BoJ left rates unchanged at 0.1% by unanimous vote today as widely expected. BoJ noted that economy in Japan is picking up but there is not yet sufficient momentum to support a self-sustaining recovery in domestic private demand. Also, the bank noted that deflation is a critical challenge and pledged to maintain extremely accommodative financial environment. Nevertheless, no new measure was announced.

EUR/USD Mid-Day Outlook

Daily Pivots: (S1) 1.3529; (P) 1.3659; (R1) 1.3732; More.

At this point, intraday bias in EUR/USD remains on the downside and further decline is still expected. Break of 1.3531 support will confirm that recent fall has resumed and should target 61.8% retracement of 1.2329 to 1.5143 at 1.3404 and then 161.8% projection of 1.5143 to 1.4217 from 1.4578 at 1.3076 next. On the upside, above 1.3635 minor resistance will turn intraday bias neutral again. Also, note that break of 1.3788 resistance will indicate that a short term bottom is formed with bullish convergence condition in 4 hours MACD and RSI. Strong rebound should then be seen to 1.4025 resistance or above.

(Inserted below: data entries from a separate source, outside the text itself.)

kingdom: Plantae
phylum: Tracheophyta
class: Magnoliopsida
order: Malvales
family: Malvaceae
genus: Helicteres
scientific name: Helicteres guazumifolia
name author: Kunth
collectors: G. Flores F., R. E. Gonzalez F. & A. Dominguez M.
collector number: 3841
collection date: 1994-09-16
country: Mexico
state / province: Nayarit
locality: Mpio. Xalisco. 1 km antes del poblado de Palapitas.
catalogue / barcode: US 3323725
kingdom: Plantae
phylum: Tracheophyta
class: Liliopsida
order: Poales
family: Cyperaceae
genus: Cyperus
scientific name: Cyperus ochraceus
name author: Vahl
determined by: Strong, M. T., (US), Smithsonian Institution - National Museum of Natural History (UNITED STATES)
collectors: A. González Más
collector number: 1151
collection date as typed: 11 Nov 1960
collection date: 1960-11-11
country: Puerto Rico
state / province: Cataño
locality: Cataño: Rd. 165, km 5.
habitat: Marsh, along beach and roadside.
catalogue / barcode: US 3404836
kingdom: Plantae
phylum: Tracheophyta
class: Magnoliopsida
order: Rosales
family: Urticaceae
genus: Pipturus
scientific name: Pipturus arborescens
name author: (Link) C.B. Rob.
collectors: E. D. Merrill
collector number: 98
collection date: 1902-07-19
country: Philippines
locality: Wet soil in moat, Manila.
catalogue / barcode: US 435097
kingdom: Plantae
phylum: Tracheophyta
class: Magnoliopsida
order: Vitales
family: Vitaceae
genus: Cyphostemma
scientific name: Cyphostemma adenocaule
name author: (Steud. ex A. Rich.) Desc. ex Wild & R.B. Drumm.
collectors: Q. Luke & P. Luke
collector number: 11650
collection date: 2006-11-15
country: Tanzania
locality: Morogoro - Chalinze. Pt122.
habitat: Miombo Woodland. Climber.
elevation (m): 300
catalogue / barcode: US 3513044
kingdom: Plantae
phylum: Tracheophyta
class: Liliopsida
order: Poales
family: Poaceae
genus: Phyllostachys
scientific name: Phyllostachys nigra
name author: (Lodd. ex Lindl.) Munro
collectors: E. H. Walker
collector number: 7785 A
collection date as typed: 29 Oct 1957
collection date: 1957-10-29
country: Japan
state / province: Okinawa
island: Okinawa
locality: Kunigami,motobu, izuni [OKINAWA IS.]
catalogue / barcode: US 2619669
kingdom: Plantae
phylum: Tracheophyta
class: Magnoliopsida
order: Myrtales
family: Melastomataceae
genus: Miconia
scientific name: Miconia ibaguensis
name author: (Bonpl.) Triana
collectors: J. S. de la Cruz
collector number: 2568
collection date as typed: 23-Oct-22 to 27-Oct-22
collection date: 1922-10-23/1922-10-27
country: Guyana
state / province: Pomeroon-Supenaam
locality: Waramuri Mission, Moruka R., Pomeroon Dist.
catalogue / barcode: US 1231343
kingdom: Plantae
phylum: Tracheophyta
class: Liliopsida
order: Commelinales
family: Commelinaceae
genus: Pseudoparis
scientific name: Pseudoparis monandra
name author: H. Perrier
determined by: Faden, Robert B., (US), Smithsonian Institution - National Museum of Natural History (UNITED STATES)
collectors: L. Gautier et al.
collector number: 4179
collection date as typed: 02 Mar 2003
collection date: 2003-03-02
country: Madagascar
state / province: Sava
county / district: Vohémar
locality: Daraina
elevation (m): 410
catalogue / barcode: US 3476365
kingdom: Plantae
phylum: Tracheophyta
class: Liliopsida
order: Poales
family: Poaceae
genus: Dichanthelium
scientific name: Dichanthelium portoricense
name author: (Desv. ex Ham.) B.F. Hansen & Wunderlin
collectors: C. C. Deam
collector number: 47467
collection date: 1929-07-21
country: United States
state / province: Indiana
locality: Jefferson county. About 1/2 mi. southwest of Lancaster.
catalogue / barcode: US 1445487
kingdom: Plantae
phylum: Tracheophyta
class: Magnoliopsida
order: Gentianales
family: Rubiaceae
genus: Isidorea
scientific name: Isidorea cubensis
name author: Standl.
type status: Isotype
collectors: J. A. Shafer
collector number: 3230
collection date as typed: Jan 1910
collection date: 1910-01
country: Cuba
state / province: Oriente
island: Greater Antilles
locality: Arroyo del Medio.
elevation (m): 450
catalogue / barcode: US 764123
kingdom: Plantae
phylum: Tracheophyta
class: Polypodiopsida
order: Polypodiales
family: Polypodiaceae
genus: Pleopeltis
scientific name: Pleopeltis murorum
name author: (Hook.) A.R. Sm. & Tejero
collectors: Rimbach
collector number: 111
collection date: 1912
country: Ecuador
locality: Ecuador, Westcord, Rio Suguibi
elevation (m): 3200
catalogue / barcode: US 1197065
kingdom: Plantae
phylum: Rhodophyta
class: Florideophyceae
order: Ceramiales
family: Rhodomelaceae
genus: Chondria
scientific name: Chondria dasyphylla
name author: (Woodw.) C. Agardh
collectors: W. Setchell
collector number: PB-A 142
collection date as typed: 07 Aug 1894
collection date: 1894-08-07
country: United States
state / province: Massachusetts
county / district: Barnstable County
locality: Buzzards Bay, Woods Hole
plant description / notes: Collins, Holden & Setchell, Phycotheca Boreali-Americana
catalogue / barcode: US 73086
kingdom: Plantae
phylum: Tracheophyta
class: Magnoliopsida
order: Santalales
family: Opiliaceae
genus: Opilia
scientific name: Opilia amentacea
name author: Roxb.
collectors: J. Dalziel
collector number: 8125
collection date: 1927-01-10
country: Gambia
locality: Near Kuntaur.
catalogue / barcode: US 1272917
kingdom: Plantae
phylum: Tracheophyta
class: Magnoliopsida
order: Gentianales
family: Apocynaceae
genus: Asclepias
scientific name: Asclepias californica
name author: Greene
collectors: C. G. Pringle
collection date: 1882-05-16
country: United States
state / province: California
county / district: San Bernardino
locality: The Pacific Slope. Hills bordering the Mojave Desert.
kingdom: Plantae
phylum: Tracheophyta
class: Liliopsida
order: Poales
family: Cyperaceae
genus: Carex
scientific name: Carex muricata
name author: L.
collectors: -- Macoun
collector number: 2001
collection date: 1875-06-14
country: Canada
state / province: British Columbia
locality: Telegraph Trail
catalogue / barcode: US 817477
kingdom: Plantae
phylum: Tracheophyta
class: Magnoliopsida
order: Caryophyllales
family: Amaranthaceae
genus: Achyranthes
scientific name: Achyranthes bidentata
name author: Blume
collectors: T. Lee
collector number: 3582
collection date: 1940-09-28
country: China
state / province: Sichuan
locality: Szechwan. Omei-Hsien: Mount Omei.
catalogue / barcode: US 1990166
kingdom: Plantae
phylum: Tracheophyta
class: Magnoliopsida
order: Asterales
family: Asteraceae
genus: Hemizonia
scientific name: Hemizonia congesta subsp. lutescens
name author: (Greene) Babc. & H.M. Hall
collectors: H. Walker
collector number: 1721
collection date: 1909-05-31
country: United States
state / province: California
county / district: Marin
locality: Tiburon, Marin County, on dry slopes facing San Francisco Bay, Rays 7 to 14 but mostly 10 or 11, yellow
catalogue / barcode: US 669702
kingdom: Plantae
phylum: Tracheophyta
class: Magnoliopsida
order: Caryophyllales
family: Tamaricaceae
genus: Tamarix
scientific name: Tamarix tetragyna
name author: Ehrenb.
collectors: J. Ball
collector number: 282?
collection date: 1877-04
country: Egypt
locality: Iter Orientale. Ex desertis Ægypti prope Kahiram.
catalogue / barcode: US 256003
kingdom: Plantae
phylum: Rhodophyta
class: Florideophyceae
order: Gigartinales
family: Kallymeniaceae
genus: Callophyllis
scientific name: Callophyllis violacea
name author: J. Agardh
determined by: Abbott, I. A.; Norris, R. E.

In the bigger picture, three wave rise from 1.2329 is treated as consolidation to fall from 1.6039 only and should have completed at 1.5143 already. Fall from 1.5143 is tentatively treated as resumption of the whole down trend form 1.6039 and should target a new low below 1.2329. Break of 1.4217 resistance is needed to be the first signal of medium term bottoming. Otherwise, outlook will remain bearish even in case of strong rebound.